O sistema não é perfeito, como mostramos bem no documentário Hoop Dreams analisado para assinantes no último mês. Existe muita pressão e competição desde muito cedo e pouca preocupação em salvar ou ajudar jovens em situação de risco que vão ficando para trás, mas é tanto talento e tantos jogadores em quantidade bruta que os sobreviventes já dão conta de manter a NBA com uma nova leva de talentos impressionantes a cada ano. Quem vai ser o grande armador americano dos próximos anos? Quem tem 23 anos ou menos e que vai tomar conta da posição? DeAaron Fox? Se ele der errado eles têm Trae Young, Dejounte Murray ou D’Angelo Russell. E se quiser ser otimista com os que tiveram começos trepidantes ainda podemos lembrar de Dennis Smith Jr, Lonzo Ball e até de Markelle Fultz. Os EUA são o país que podem se dar ao luxo de ver um cara do nível de Fultz ESQUECER COMO JOGA BASQUETE e ainda listar uma dúzia de outras promessas da mesma idade e outra dúzia de garotos de 16 ou 17 anos que tem tudo para serem ainda melhores quando chegarem à NBA.
Boa parte do mundo tentar crescer organizando melhor seus campeonatos, ajudando clubes a terem estabilidade, capacitando técnicos e torcendo para que o esporte fique popular e atinja mais jovens. Dá pra fazer bem, mas é preciso fazer bem por muitas DÉCADAS para que essa máquina possa seguir funcionando sozinha. E mesmo assim se ficaria outras décadas atrás dos EUA.

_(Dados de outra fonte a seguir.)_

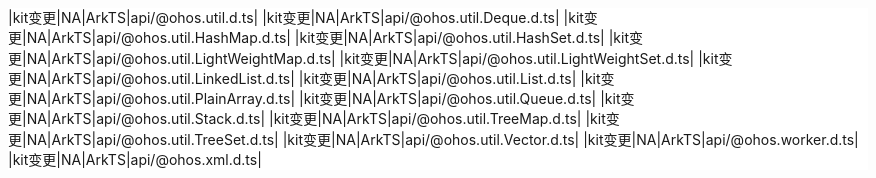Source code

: |kit变更|NA|ArkTS|api/@ohos.util.d.ts|
|kit变更|NA|ArkTS|api/@ohos.util.Deque.d.ts|
|kit变更|NA|ArkTS|api/@ohos.util.HashMap.d.ts|
|kit变更|NA|ArkTS|api/@ohos.util.HashSet.d.ts|
|kit变更|NA|ArkTS|api/@ohos.util.LightWeightMap.d.ts|
|kit变更|NA|ArkTS|api/@ohos.util.LightWeightSet.d.ts|
|kit变更|NA|ArkTS|api/@ohos.util.LinkedList.d.ts|
|kit变更|NA|ArkTS|api/@ohos.util.List.d.ts|
|kit变更|NA|ArkTS|api/@ohos.util.PlainArray.d.ts|
|kit变更|NA|ArkTS|api/@ohos.util.Queue.d.ts|
|kit变更|NA|ArkTS|api/@ohos.util.Stack.d.ts|
|kit变更|NA|ArkTS|api/@ohos.util.TreeMap.d.ts|
|kit变更|NA|ArkTS|api/@ohos.util.TreeSet.d.ts|
|kit变更|NA|ArkTS|api/@ohos.util.Vector.d.ts|
|kit变更|NA|ArkTS|api/@ohos.worker.d.ts|
|kit变更|NA|ArkTS|api/@ohos.xml.d.ts|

O bom dessa história é que o resto do mundo não precisa alcançar os Estados Unidos na produção infinita de jogadores. O basquete precisa de mais países organizados e competitivos, não de um novo primeiro lugar. O futebol global, por exemplo, é melhor com a Inglaterra, a Espanha e a Bélgica produzindo craques que não revelavam antes. E eles não precisaram superar o Brasil e a Argentina nesse aspecto do esporte para serem considerados casos de sucesso.
Outro ponto relevante é que competições de seleção não são necessariamente reflexo dessa produção incessante de jogadores. Claro que os EUA têm mais quantidade para escolher, pode lidar melhor com dispensas e lesões, mas ainda assim são só 12 atletas que vão jogar e experiência, entrosamento e um par de jogadores de altíssimo nível podem superar qualquer time, especialmente em jogo único de mata-mata.
O crescimento do resto do mundo pode nos trazer torneios internacionais mais emocionantes mesmo que no geral ninguém realmente bata de frente com os Estados Unidos quando o assunto é talento no basquete. E não tem jeito, é só a melhora do resto do mundo que vai fazer brilhar os olhinhos dos grandes jogadores da NBA para esse tipo de competição que engole suas valiosas férias. As estrelas querem mais do que a pressão de ganhar o ouro ou voltar para casa com a sensação de fracasso, eles querem um desafio real que faça valer o cansaço. É dever e ambição do mundo oferecer esse real desafio e o momento é de alta.